** Passage to read follows **

Problem Statement

Given is a sequence of integers $A = (A_1, \\ldots, A_N)$.

Consider a pair of sequences of integers $B = (B_1, \\ldots, B_N)$ and $C = (C_1, \\ldots, C_N)$ that satisfies the following conditions:

• $A_i = B_i + C_i$ holds for each $1\\leq i\\leq N$;
• $B$ is non-decreasing, that is, $B_i\\leq B_{i+1}$ holds for each $1\\leq i\\leq N-1$;
• $C$ is non-increasing, that is, $C_i\\geq C_{i+1}$ holds for each $1\\leq i\\leq N-1$.

Find the minimum possible value of $\\sum_{i=1}^N \\bigl(\\lvert B_i\\rvert + \\lvert C_i\\rvert\\bigr)$.

Constraints

• $1\\leq N\\leq 2\\times 10^5$
• $\-10^8\\leq A_i\\leq 10^8$

Input

Input is given from Standard Input in the following format:

$N$ $A_1$ $A_2$ $\\ldots$ $A_N$

Output

Print the answer.

Sample Input 1

3
1 -2 3

Sample Output 1

10

One pair of sequences $B = (B_1, \\ldots, B_N)$ and $C = (C_1, \\ldots, C_N)$ that yields the minimum value is:

• $B = (0, 0, 5)$,
• $C = (1, -2, -2)$.

Here we have $\\sum_{i=1}^N \\bigl(\\lvert B_i\\rvert + \\lvert C_i\\rvert\\bigr) = (0+1) + (0+2) + (5+2) = 10$.

Sample Input 2

4
5 4 3 5

Sample Output 2

17

One pair of sequences $B$ and $C$ that yields the minimum value is:

• $B = (0, 1, 2, 4)$,
• $C = (5, 3, 1, 1)$.

Sample Input 3

1
-10

Sample Output 3

10

One pair of sequences $B$ and $C$ that yields the minimum value is:

• $B = (-3)$,
• $C = (-7)$.

** End of Passage to read **
** Extracted information follows **

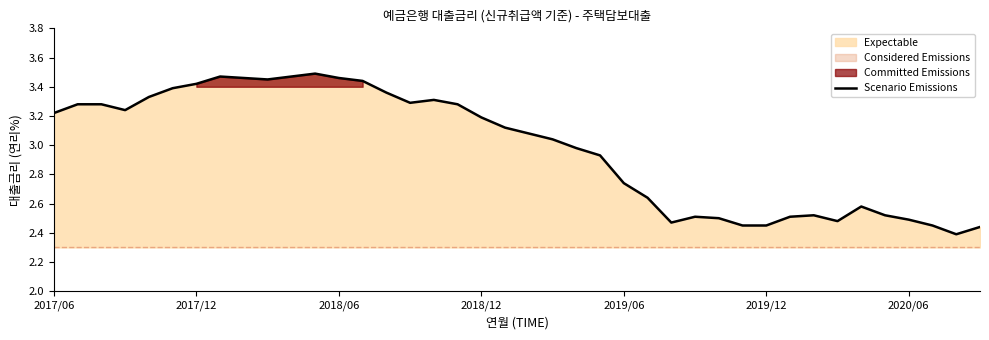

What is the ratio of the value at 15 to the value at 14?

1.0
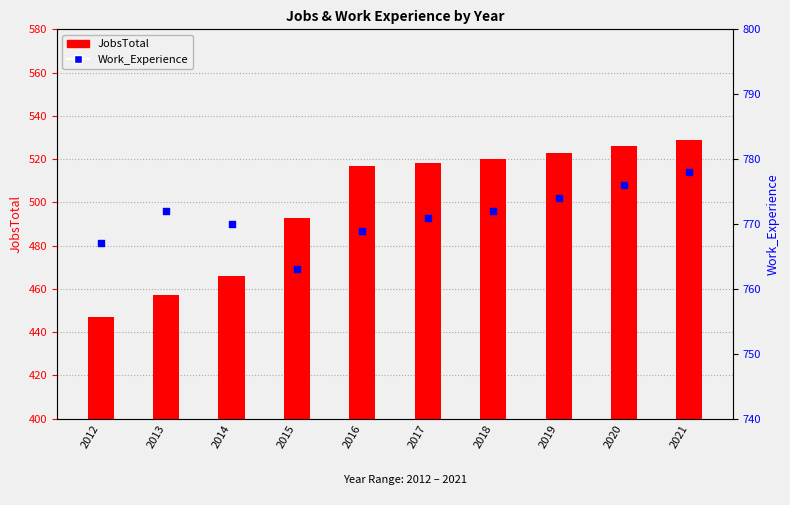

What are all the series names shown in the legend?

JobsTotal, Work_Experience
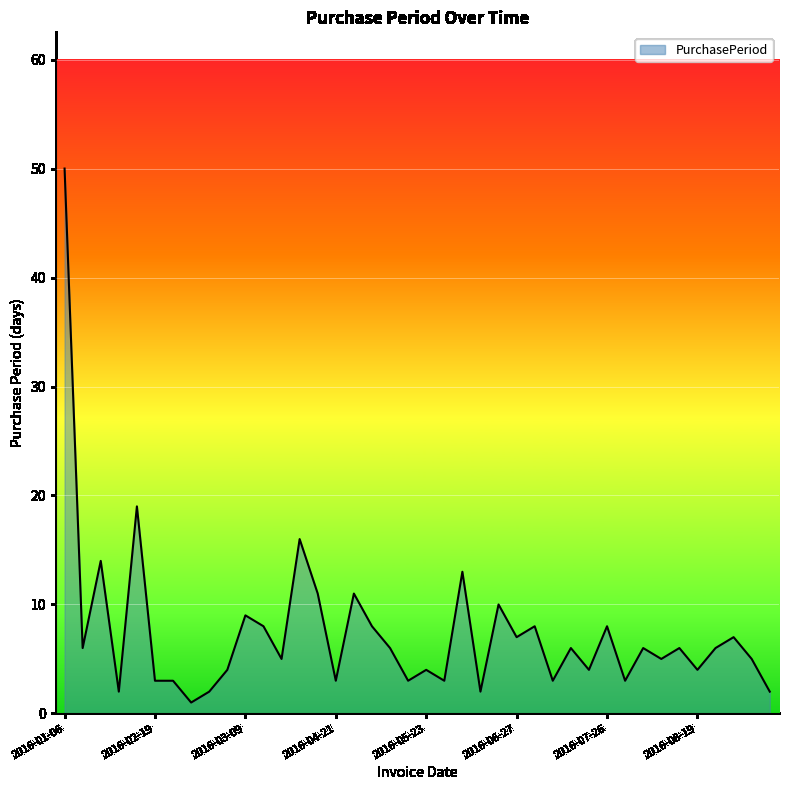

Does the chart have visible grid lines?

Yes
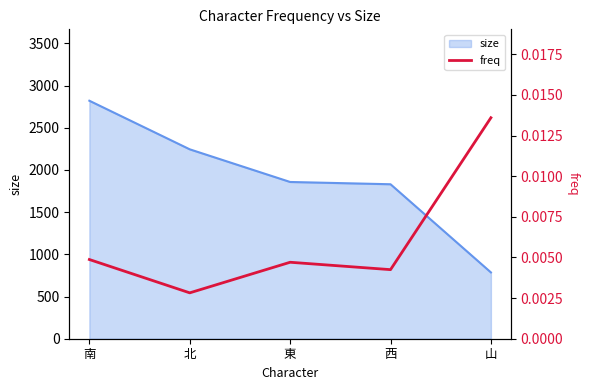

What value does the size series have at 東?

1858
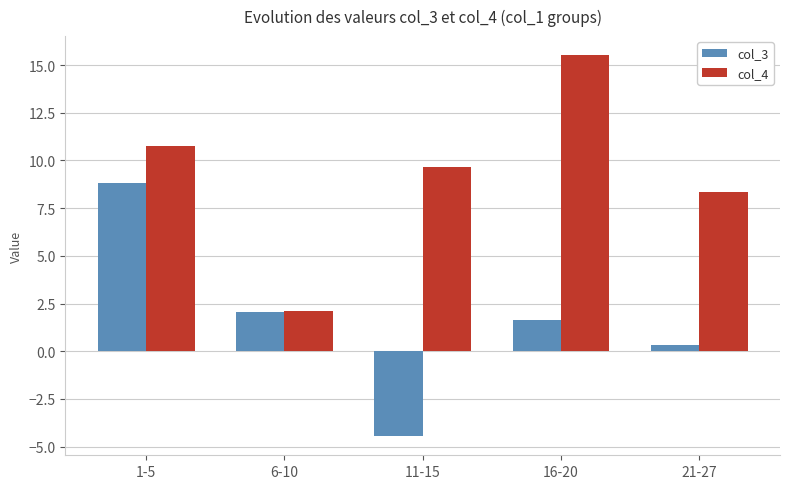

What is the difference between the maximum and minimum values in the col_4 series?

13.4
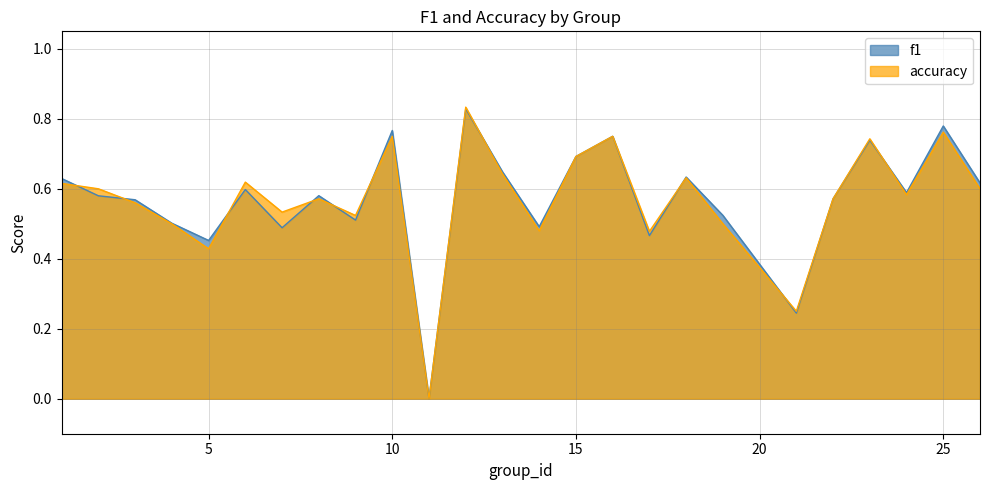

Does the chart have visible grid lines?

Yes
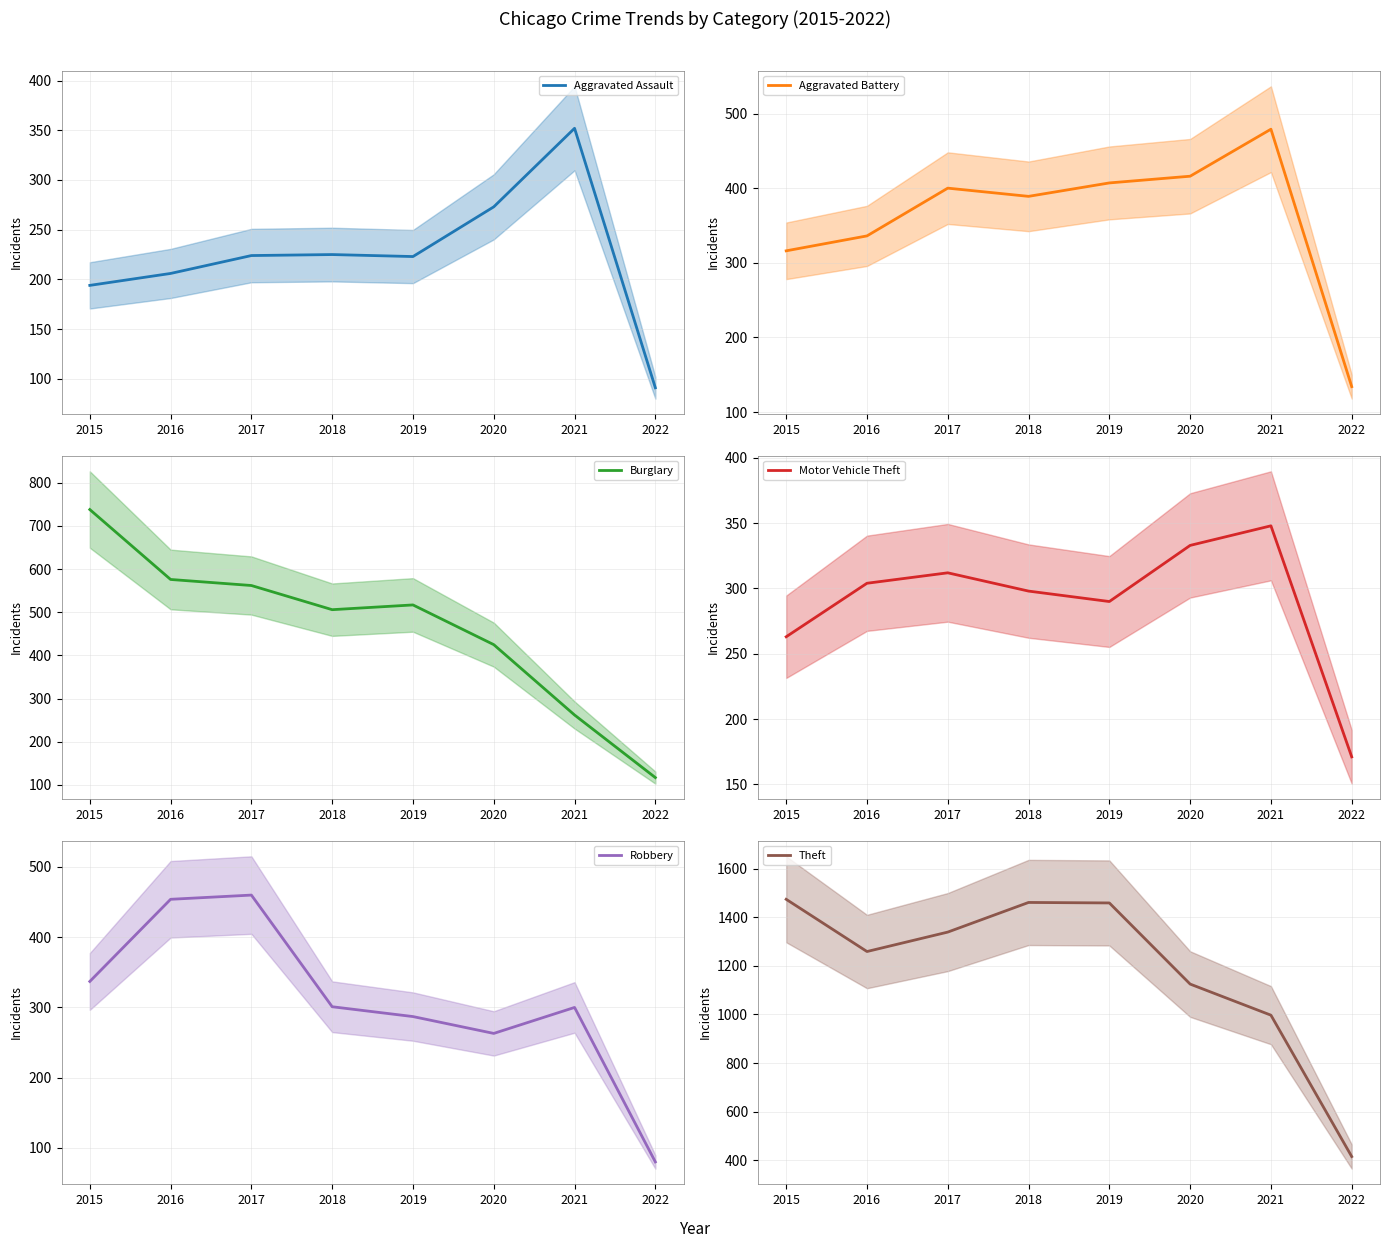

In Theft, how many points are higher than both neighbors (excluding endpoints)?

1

** End of Extracted information **

→ **Exercise instructions**
Answer these questions about the programming problem:
1. What is the largest value N can take under its constraints?
2. What number does Sample Output 2 give?
3. What sequence C is shown for Sample Input 3?
The listing has no part in this.

→ **Solution for this problem**
1. 2×10^5
2. 17
3. C = (-7)